Wien. (kw) Ein kleines Mädchen, aufgebahrt auf dem Totenbett, umgeben von Rosen und Lilien. So zeigt ein Aquarell die erstgeborene Tochter von Kaiser Franz Joseph I. und Kaiserin Elisabeth. Erzherzogin Sophie erkrankte auf einer Reise nach Ungarn an der Ruhr und starb mit nur zwei Jahren in den Armen ihrer Mutter. Dieses Bild, das an den tragischen Vorfall erinnert, wird, gemeinsam mit über einhundert anderen Gemälden und Grafiken aus dem Nachlass der Häuser Wittelsbach und Habsburg, am 24. September im Münchener Kunstauktionshaus Neumeister versteigert. In der Sammlung finden sich auch Bildnisse des Königs Ludwig III. von Bayern, des österreichischen Kaiserpaars Franz Joseph I. und Kaiserin Elisabeth, sowie deren Tochter Gisela von Bayern.

Namhafte Künstler


Blättert man den Katalog durch, stößt man auf interessante Sisi-Bilder, wie jenes von Josef Arpád von Koppay, das die österreichische Kaiserin auf den Stufen des Achilleons zeigt, neben ihr eine deutsche Dogge. Bedeutend auch Tadeusz Ajdukiewicz’ Porträt von Kronprinz Rudolf zu Pferd, das nur wenige Tage vor dessen Selbstmord gefertigt wurde. Ajdukiewicz war es dann auch, der einige Tage später für die Abnahme der Totenmaske des Kronprinzen engagiert wurde.

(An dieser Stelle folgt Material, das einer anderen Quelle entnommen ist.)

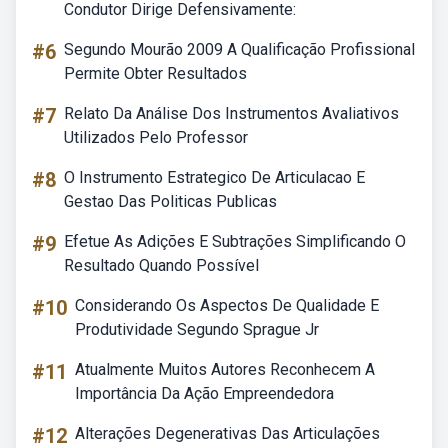
Condutor Dirige Defensivamente:
#6
Segundo Mourão 2009 A Qualificação Profissional
Permite Obter Resultados
#7
Relato Da Análise Dos Instrumentos Avaliativos
Utilizados Pelo Professor
#8
O Instrumento Estrategico De Articulacao E
Gestao Das Politicas Publicas
#9
Efetue As Adições E Subtrações Simplificando O
Resultado Quando Possível
#10
Considerando Os Aspectos De Qualidade E
Produtividade Segundo Sprague Jr
#11
Atualmente Muitos Autores Reconhecem A
Importância Da Ação Empreendedora
#12
Alterações Degenerativas Das Articulações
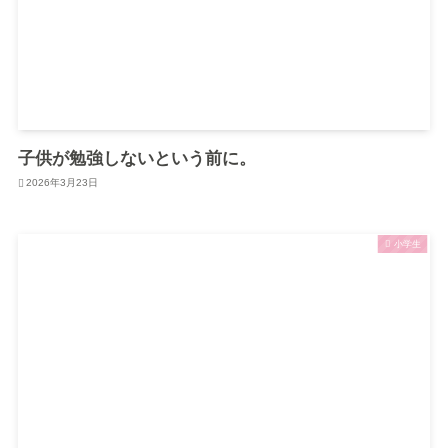
子供が勉強しないという前に。
2026年3月23日
小学生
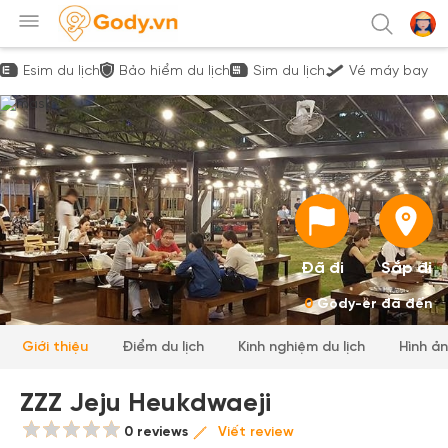
Esim du lịch
Bảo hiểm du lịch
Sim du lịch
Vé máy bay
Đã đi
Sắp đi
0
Gody-er đã đến
Giới thiệu
Điểm du lịch
Kinh nghiệm du lịch
Hình ả
ZZZ Jeju Heukdwaeji
0 reviews
Viết review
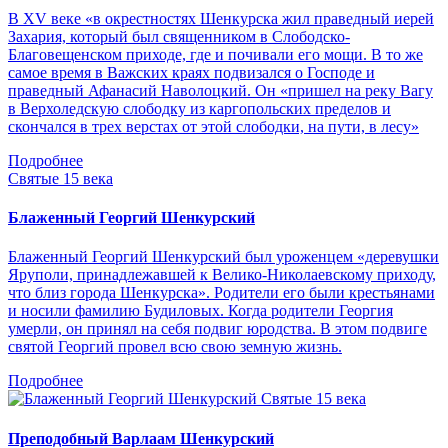
В XV веке «в окрестностях Шенкурска жил праведный иерей
Захария, который был священником в Слободско-
Благовещенском приходе, где и почивали его мощи. В то же
самое время в Важских краях подвизался о Господе и
праведный Афанасий Наволоцкий. Он «пришел на реку Вагу
в Верхоледскую слободку из каргопольских пределов и
скончался в трех верстах от этой слободки, на пути, в лесу»
Подробнее
Святые 15 века
Блаженный Георгий Шенкурский
Блаженный Георгий Шенкурский был уроженцем «деревушки
Яруполи, принадлежавшей к Велико-Николаевскому приходу,
что близ города Шенкурска». Родители его были крестьянами
и носили фамилию Будиловых. Когда родители Георгия
умерли, он принял на себя подвиг юродства. В этом подвиге
святой Георгий провел всю свою земную жизнь.
Подробнее
Святые 15 века
Преподобный Варлаам Шенкурский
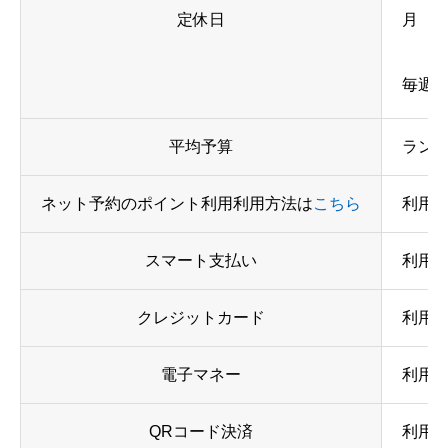
定休日
月
毎週
平均予算
ランチ
ネット予約のポイント利用利用方法は
こちら
利用
スマート支払い
利用
クレジットカード
利用可 
電子マネー
利用可 
QRコード決済
利用可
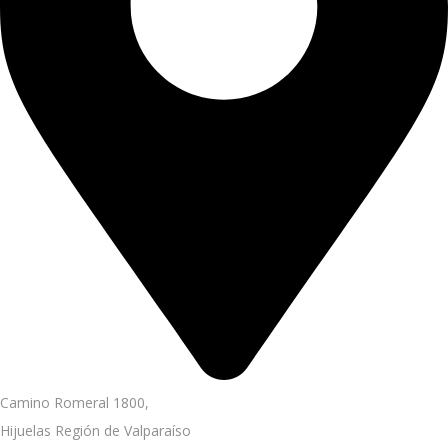
Camino Romeral 1800,
Hijuelas Región de Valparaíso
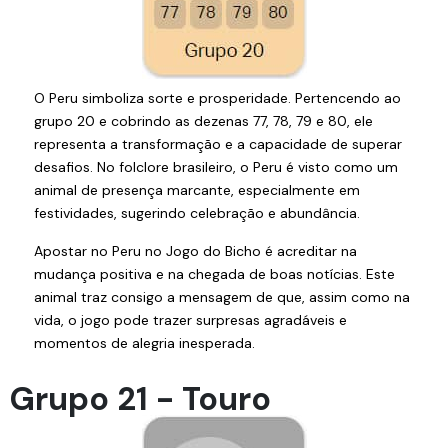
O Peru simboliza sorte e prosperidade. Pertencendo ao
grupo 20 e cobrindo as dezenas 77, 78, 79 e 80, ele
representa a transformação e a capacidade de superar
desafios. No folclore brasileiro, o Peru é visto como um
animal de presença marcante, especialmente em
festividades, sugerindo celebração e abundância.
Apostar no Peru no Jogo do Bicho é acreditar na
mudança positiva e na chegada de boas notícias. Este
animal traz consigo a mensagem de que, assim como na
vida, o jogo pode trazer surpresas agradáveis e
momentos de alegria inesperada.
Grupo 21 - Touro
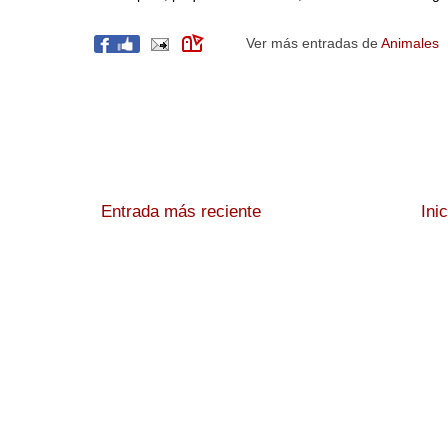
Ver más entradas de
Animales
Entrada más reciente
Ini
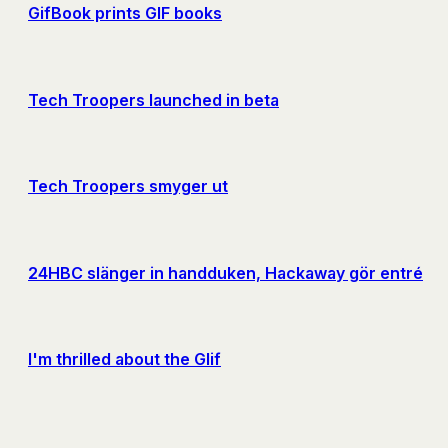
GifBook prints GIF books
Tech Troopers launched in beta
Tech Troopers smyger ut
24HBC slänger in handduken, Hackaway gör entré
I'm thrilled about the Glif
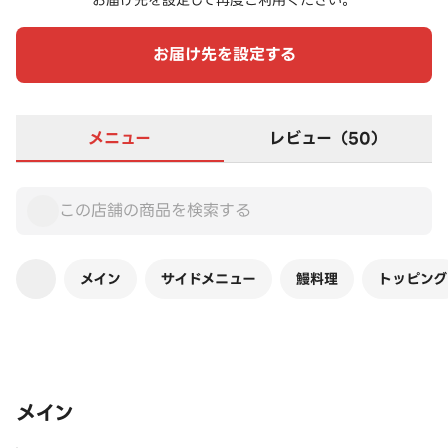
お届け先を設定して再度ご利用ください。
お届け先を設定する
メニュー
レビュー（50）
メイン
サイドメニュー
鰻料理
トッピング
この店舗は全商品お店価格です
メイン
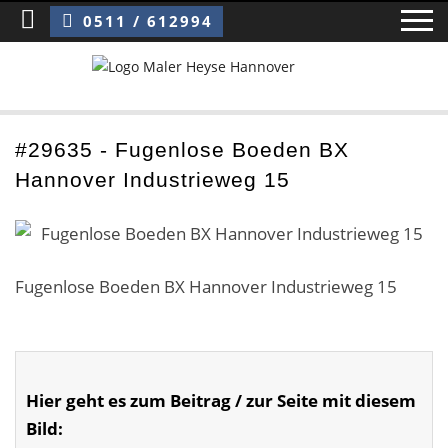
Sie sind hier:
Fugenlose Boeden BX Hannover Industrieweg 15
0511 / 612994
Home
#29635 - Fugenlose Boeden BX
Hannover Industrieweg 15
Blog
Über uns ›
Über uns
Fugenlose Boeden BX Hannover Industrieweg 15
Mitarbeiter / Das Team
Referenzen und Kundenbewertungen
Hier geht es zum Beitrag / zur Seite mit diesem
Storytelling
Bild:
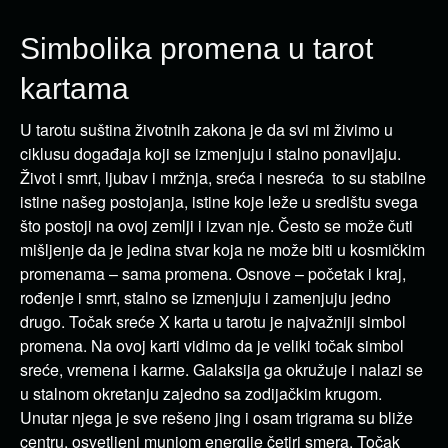
Simbolika promena u tarot
kartama
U tarotu suština životnih zakona je da svi mi živimo u
ciklusu događaja koji se izmenjuju i stalno ponavljaju.
Život i smrt, ljubav i mržnja, sreća i nesreća to su stabilne
istine našeg postojanja, istine koje leže u središtu svega
što postoji na ovoj zemlji i izvan nje. Često se može čuti
mišljenje da je jedina stvar koja ne može biti u kosmičkim
promenama – sama promena. Osnove – početak i kraj,
rođenje i smrt, stalno se izmenjuju i zamenjuju jedno
drugo. Točak sreće X karta u tarotu je najvažniji simbol
promena. Na ovoj karti vidimo da je veliki točak simbol
sreće, vremena i karme. Galaksija ga okružuje i nalazi se
u stalnom okretanju zajedno sa zodijačkim krugom.
Unutar njega je sve rešeno jing i osam trigrama su bliže
centru, osvetljeni munjom energije četiri smera. Točak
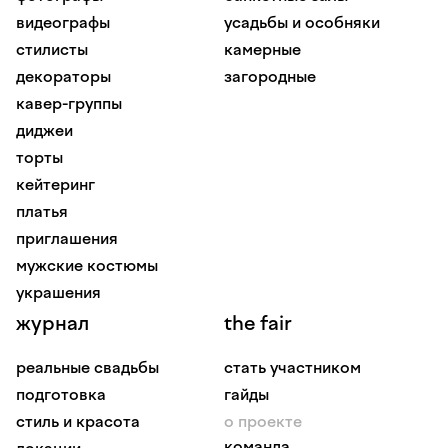
видеографы
усадьбы и особняки
стилисты
камерные
декораторы
загородные
кавер-группы
диджеи
торты
кейтеринг
платья
приглашения
мужские костюмы
украшения
журнал
the fair
реальные свадьбы
стать участником
подготовка
гайды
стиль и красота
о проекте
команда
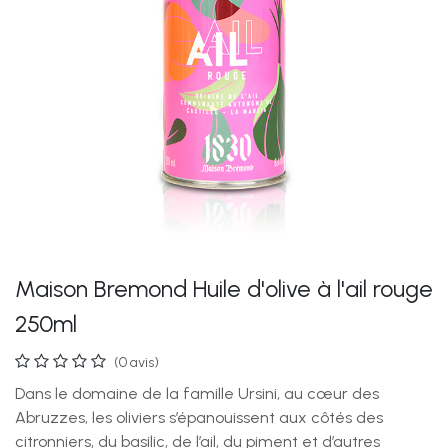
Maison Bremond Huile d'olive à l'ail rouge
250ml
(0 avis)
Dans le domaine de la famille Ursini, au cœur des
Abruzzes, les oliviers s’épanouissent aux côtés des
citronniers, du basilic, de l’ail, du piment et d’autres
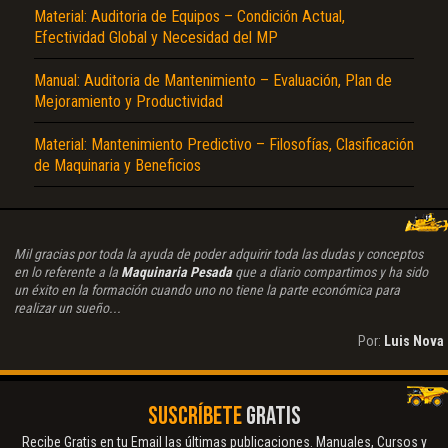
Material: Auditoria de Equipos – Condición Actual,
Efectividad Global y Necesidad del MP
Manual: Auditoria de Mantenimiento – Evaluación, Plan de
Mejoramiento y Productividad
Material: Mantenimiento Predictivo – Filosofías, Clasificación
de Maquinaria y Beneficios
Mil gracias por toda la ayuda de poder adquirir toda las dudas y conceptos
en lo referente a la
Maquinaria Pesada
que a diario compartimos y ha sido
un éxito en la formación cuando uno no tiene la parte económica para
realizar un sueño...
Por:
Luis Nova
SUSCRÍBETE
GRATIS
Recibe Gratis en tu Email las últimas publicaciones. Manuales, Cursos y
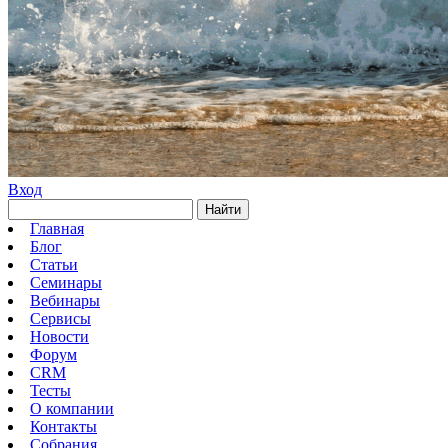
Вход
Найти
Главная
Блог
Статьи
Семинары
Вебинары
Сервисы
Новости
Форум
CRM
Тесты
О компании
Контакты
Собрания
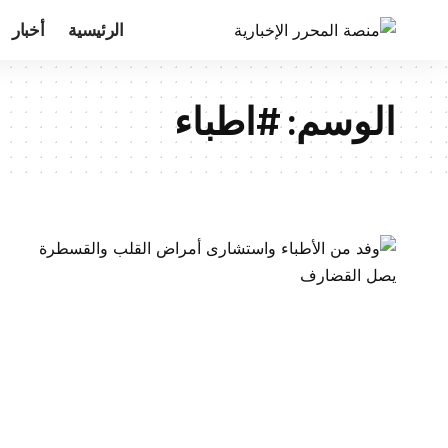
الرئيسية
أخبار
الوسم:
#اطباء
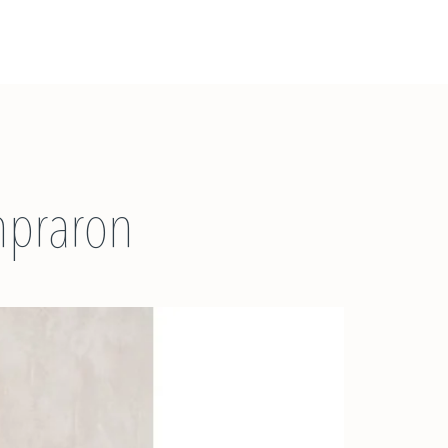
mpraron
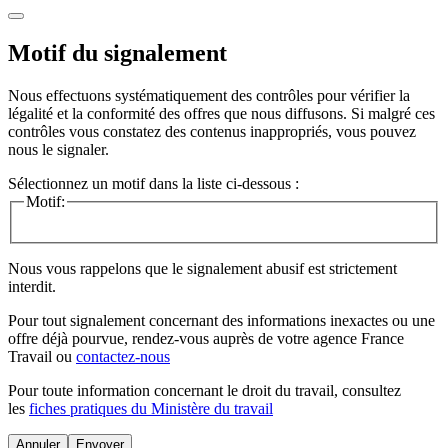
Motif du signalement
Nous effectuons systématiquement des contrôles pour vérifier la
légalité et la conformité des offres que nous diffusons. Si malgré ces
contrôles vous constatez des contenus inappropriés, vous pouvez
nous le signaler.
Sélectionnez un motif dans la liste ci-dessous :
Motif:
Nous vous rappelons que le signalement abusif est strictement
interdit.
Pour tout signalement concernant des
informations inexactes
ou une
offre déjà pourvue
, rendez-vous auprès de votre agence France
Travail ou
contactez-nous
Pour toute information concernant le
droit du travail
, consultez
les
fiches pratiques du Ministère du travail
Annuler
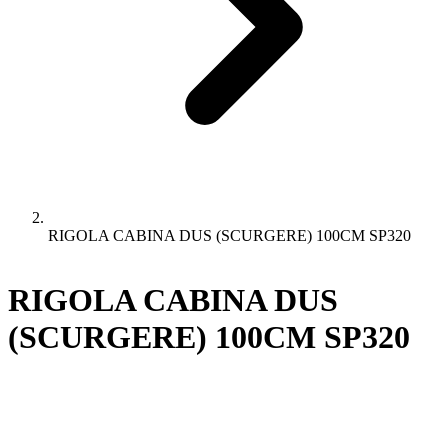
RIGOLA CABINA DUS (SCURGERE) 100CM SP320
RIGOLA CABINA DUS
(SCURGERE) 100CM SP320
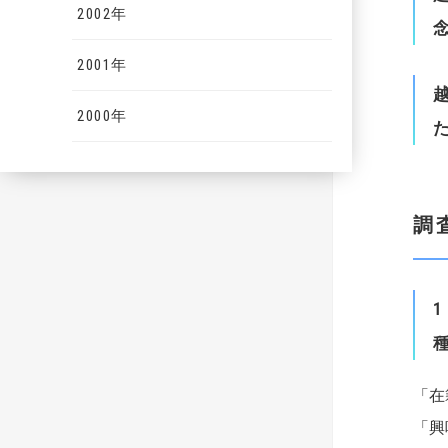
2002年
2001年
2000年
調
1
「在
「興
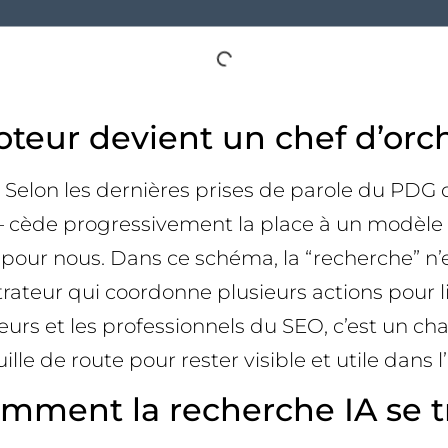
teur devient un chef d’orch
. Selon les dernières prises de parole du PDG
— cède progressivement la place à un modèle où
s pour nous. Dans ce schéma, la “recherche” n’e
teur qui coordonne plusieurs actions pour livre
teurs et les professionnels du SEO, c’est un ch
e de route pour rester visible et utile dans l’
 comment la recherche IA se 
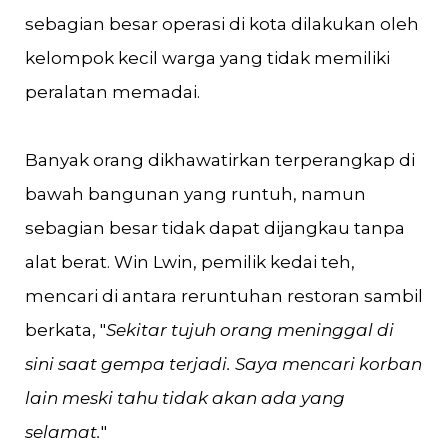
sebagian besar operasi di kota dilakukan oleh
kelompok kecil warga yang tidak memiliki
peralatan memadai.
Banyak orang dikhawatirkan terperangkap di
bawah bangunan yang runtuh, namun
sebagian besar tidak dapat dijangkau tanpa
alat berat. Win Lwin, pemilik kedai teh,
mencari di antara reruntuhan restoran sambil
berkata, "
Sekitar tujuh orang meninggal di
sini saat gempa terjadi. Saya mencari korban
lain meski tahu tidak akan ada yang
selamat.
"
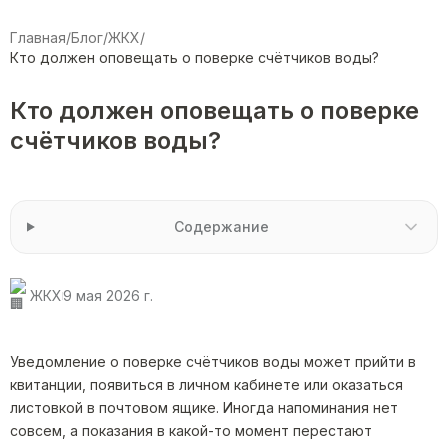
Главная
/
Блог
/
ЖКХ
/
Кто должен оповещать о поверке счётчиков воды?
Кто должен оповещать о поверке
счётчиков воды?
Содержание
ЖКХ
9 мая 2026 г.
Уведомление о поверке счётчиков воды может прийти в
квитанции, появиться в личном кабинете или оказаться
листовкой в почтовом ящике. Иногда напоминания нет
совсем, а показания в какой-то момент перестают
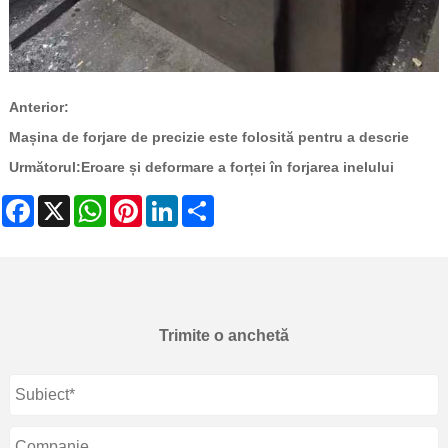
Anterior:
Mașina de forjare de precizie este folosită pentru a descrie
Următorul:
Eroare și deformare a forței în forjarea inelului
Facebook
X
WhatsApp
Pinterest
LinkedIn
Share
Trimite o anchetă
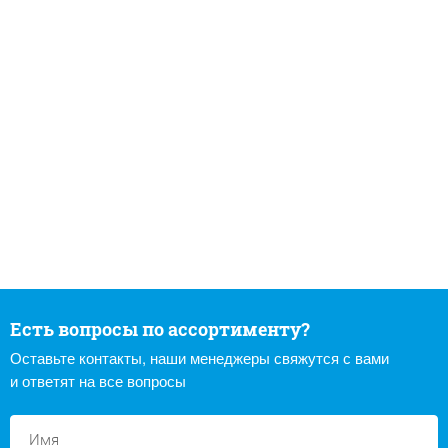
Есть вопросы по ассортименту?
Оставьте контакты, наши менеджеры свяжутся с вами
и ответят на все вопросы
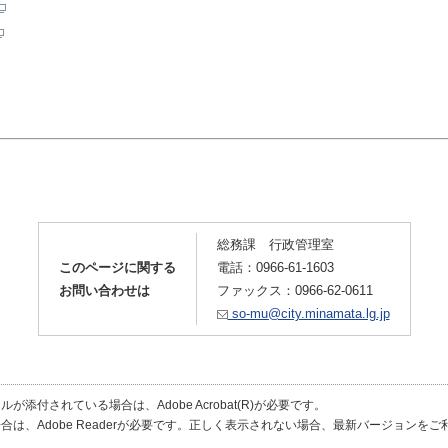
総務課 行政管理室
このページに関する
電話：0966-61-1603
お問い合わせは
ファックス：0966-62-0611
so-mu@city.minamata.lg.jp
が添付されている場合は、Adobe Acrobat(R)が必要です。
合は、Adobe Readerが必要です。正しく表示されない場合、最新バージョンを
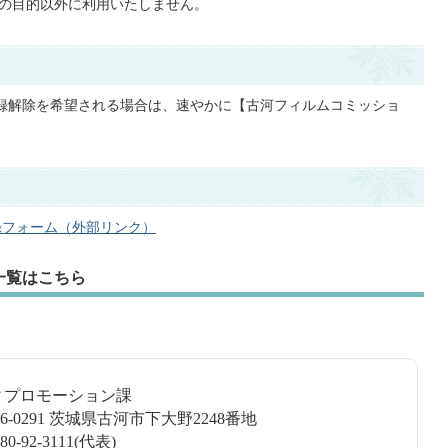
ンの目的以外に利用いたしません。
録解除を希望される場合は、速やかに【古河フィルムコミッショ
録フォーム（外部リンク）
一覧はこちら
ティプロモーション課
6-0291 茨城県古河市下大野2248番地
-92-3111(代表)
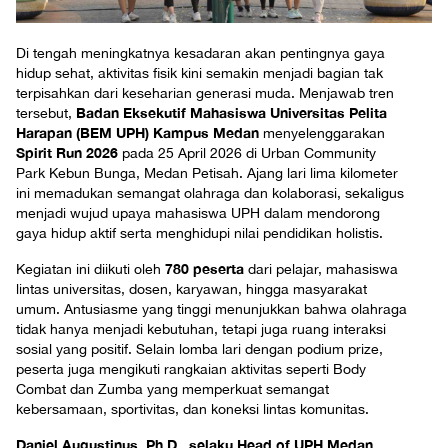
Di tengah meningkatnya kesadaran akan pentingnya gaya
hidup sehat, aktivitas fisik kini semakin menjadi bagian tak
terpisahkan dari keseharian generasi muda. Menjawab tren
Badan Eksekutif Mahasiswa Universitas Pelita
tersebut,
Harapan (BEM UPH) Kampus Medan
menyelenggarakan
Spirit Run 2026
pada 25 April 2026 di Urban Community
Park Kebun Bunga, Medan Petisah. Ajang lari lima kilometer
ini memadukan semangat olahraga dan kolaborasi, sekaligus
menjadi wujud upaya mahasiswa UPH dalam mendorong
gaya hidup aktif serta menghidupi nilai pendidikan holistis.
780 peserta
Kegiatan ini diikuti oleh
dari pelajar, mahasiswa
lintas universitas, dosen, karyawan, hingga masyarakat
umum. Antusiasme yang tinggi menunjukkan bahwa olahraga
tidak hanya menjadi kebutuhan, tetapi juga ruang interaksi
sosial yang positif. Selain lomba lari dengan podium prize,
peserta juga mengikuti rangkaian aktivitas seperti Body
Combat dan Zumba yang memperkuat semangat
kebersamaan, sportivitas, dan koneksi lintas komunitas.
Daniel Augustinus, Ph.D., selaku Head of UPH Medan,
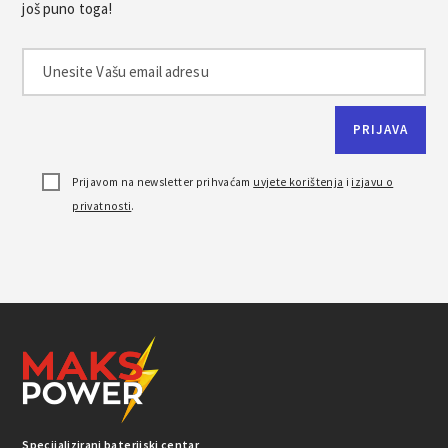
još puno toga!
Prijavom na newsletter prihvaćam
uvjete korištenja
i
izjavu o
privatnosti
.
Specijalizirani baterijski centar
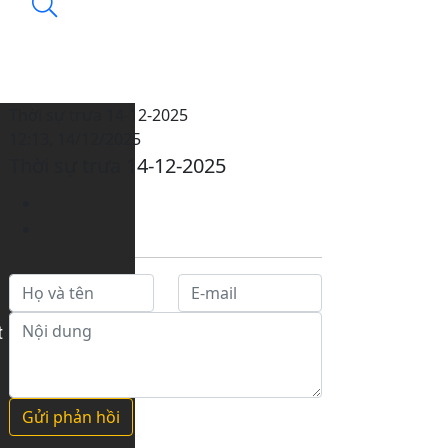
Thời sự trưa 14-12-2025
12:13, 14/12/2025
Thời sự trưa 14-12-2025
Gửi phản hồi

Das Lieblingskind Sisis war dennoch ein anderes: die viertgeborene und jüngste Tochter, Erzherzogin Marie Valerie. Ein Gemälde, angefertigt von Hans Makart, zeugt von dieser Beziehung. Das Bild soll ein kaiserlicher Auftrag gewesen sein, und war als Überraschung und Willkommensgruß für die aus Rom zurückkehrende Kaiserin Elisabeth gedacht.